Cracks are still spreading where that massive Antarctic iceberg broke free
Cracks continue to spread on the Antarctic ice shelf where a trillion-ton iceberg roughly the size of Delaware broke free in July, scientists say. If these new cracks manage to shake loose key, stabilizing parts of the ice shelf, it’s possible that the ice shelf could collapse. That could speed the flow of Antarctic ice to the sea and cause sea levels to rise.
On July 12th, 2017, a deep fissure cleaved a 2,500-square-mile iceberg off of the Larsen-C ice shelf in Antarctica. Satellite images show the iceberg has drifted about three miles since it broke free, and smaller ice chunks have crumbled from both the ice shelf and the iceberg. Now, scientists Anna Hogg at the University of Leeds and Hilmar Gudmundsson from the British Antarctic Survey want to know what losing such a massive chunk of ice will mean for the rest of the Larsen-C ice shelf. So they’re keeping watch via satellite, spelling out their next steps in an article published today in the journal Nature Climate Change.
Ice shelves form when a land-based ice sheet dips into very cold ocean waters. Glaciers flowing off the landmass keep adding to the ice shelf, pushing it away from land until the ice wedges up against an underwater bump or ridge. That anchors the floating ice shelf, and turns it into a kind of cork that prevents the ice behind it from flowing into the ocean, Hogg told The Verge.
Sometimes, parts of the ice shelf break off to form icebergs — a process known as calving that’s a perfectly normal part of an ice sheet’s life cycle. Icebergs don’t contribute to sea level rise because they’re already floating on the ocean’s surface. But occasionally, when an iceberg calves, it might loosen the ice shelf’s connection with its anchor — essentially popping that frozen cork and letting the ice flow more freely from land into the sea. That’s what boosts sea levels, Hogg says. “That will be the thing that changes this from a natural event that’s occurring all the time into something that has real implications for people living in other parts of the globe.”
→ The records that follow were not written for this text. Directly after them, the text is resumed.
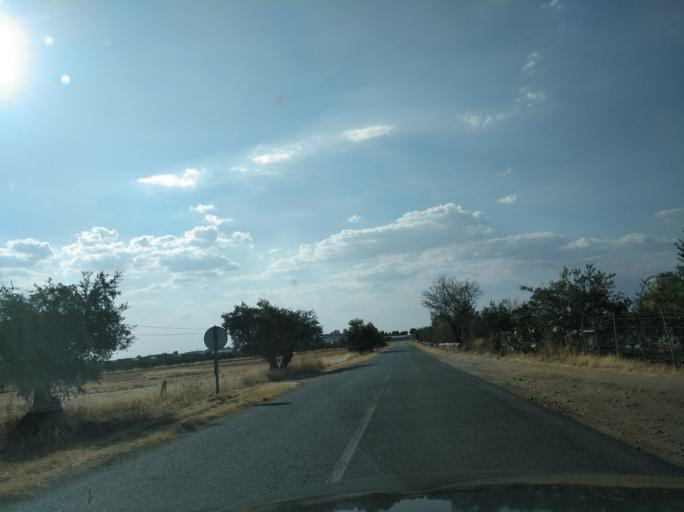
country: PT
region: Evora
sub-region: Mourao
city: Mourao
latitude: 38.3768
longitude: -7.3274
Scientists don’t know yet whether this massive iceberg was the cork for the Larsen-C ice shelf — and it’s too early to say that the iceberg’s calving is cause for concern. “One iceberg coming off an ice shelf doesn’t mean that ice shelf is about to collapse,” says Helen Fricker, a geophysicist at the Scripps Institution of Oceanography. “But what are the effects of the calving event on the ice shelf that’s left behind? That’s a really important thing to look at,” Fricker says.
That’s why Hogg and her colleagues plan to take satellite images of the ice sheet that capture ripples and creases in the ice’s surface. By measuring how quickly these crevasses move towards the water’s edge, the scientists can calculate how quickly the ice is flowing. “So, if you were to animate it, it literally does look like a river flowing — but we’re just doing it over a longer period of time,” Hogg says. If the ice sped up after the iceberg broke away, that could mean the massive iceberg had been important for anchoring the ice shelf.
But, Hogg adds, it’s also possible that the cork is still in place — but the cracks spreading along the edge of the ice shelf could yet dislodge it. “Although this one iceberg has calved off, the story might not be over,” she says. “So we’ll be constantly looking at ice speeds over the next months to years to really appreciate the picture that’s constantly evolving on Larsen-C.”